The attacks on members of Catalunya’s Parlament were unjust and undemocratic, but there can be no room for police using force against unarmed civilian demonstrators. Far from showing the illegitimacy of Spain’s new citizen assembly movement, the Catalan situation is showing how desperately fragile is the standing social contract for many in this economically besieged society.
The appropriate response to rhetorical and ideological disharmony is conversation. It is in the debate of ideas that a legitimate democratic government finds its footing. Politicians in Spain need to be clear: it is a legitimate democratic social contract we seek to uphold and expand, not an established order of haves and have-nots.
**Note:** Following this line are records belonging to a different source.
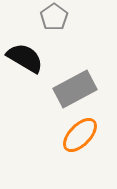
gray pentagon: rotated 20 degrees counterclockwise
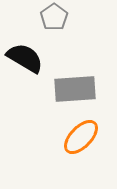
gray rectangle: rotated 24 degrees clockwise
orange ellipse: moved 1 px right, 2 px down
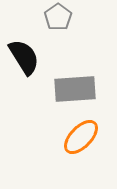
gray pentagon: moved 4 px right
black semicircle: moved 1 px left, 1 px up; rotated 27 degrees clockwise
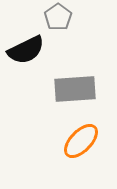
black semicircle: moved 2 px right, 7 px up; rotated 96 degrees clockwise
orange ellipse: moved 4 px down
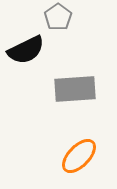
orange ellipse: moved 2 px left, 15 px down
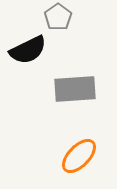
black semicircle: moved 2 px right
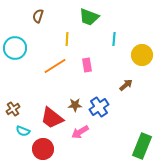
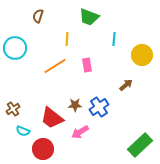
green rectangle: moved 2 px left, 1 px up; rotated 25 degrees clockwise
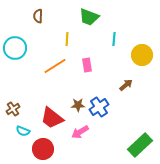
brown semicircle: rotated 16 degrees counterclockwise
brown star: moved 3 px right
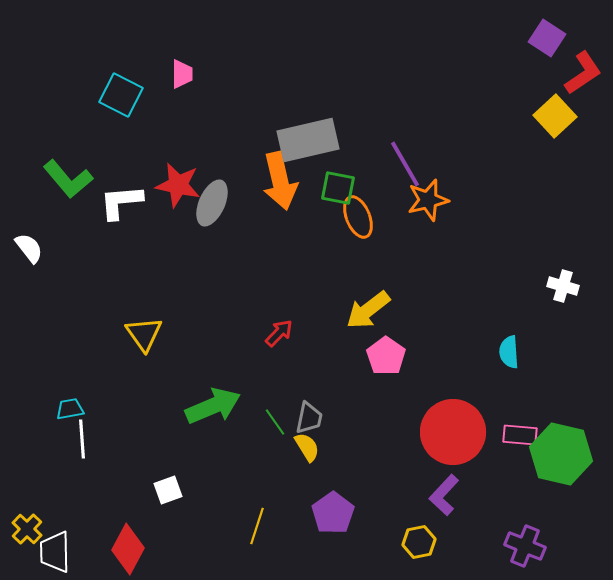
Today, the Spanish press are reporting that one in three Spaniards is now eating worse than before the crisis. Lower quality food, less nutritional value, smaller portions, more health problems. And many believe the one-in-three figure is understated—people will complain of hardship, but are averse to report personal weakness or a failure to be responsible about their health, whatever the cause.
One of the most important differences between what is taking place among the movement of the indignados and what is perceived to be the case, I’m the press, is the manner in which the protest movement has committed itself not only to civility, but to civics and to social action. While conservative politicians who favor dismantling corporate regulation focus on an incident in Barcelona, the cause of which remains unclear, the indignados across Spain have joined with vulnerable neighbors who are on the verge of being evicted due to what are widely perceived as predatory lending practices.
Antisocial lending practices, which have ruined the finances of individuals, families, towns and cities, and may lead to the nationalization of four bank chains by the end of the year, have motivated a backlash among people of every age and socio-economic class who firmly believe lives should not be ruined by that way in a democratic society.
There are obligations unique to those in positions of leadership or public service, and powerful interests that benefit from the organizational health and cooperative efficiency of a free society have similar responsibilities. Spain’s movement to redefine democracy by involving citizens more directly is a sign of how the lessons of Tunis and Cairo are enriching the landscape of modern democracy, and it should be an example to those who serve.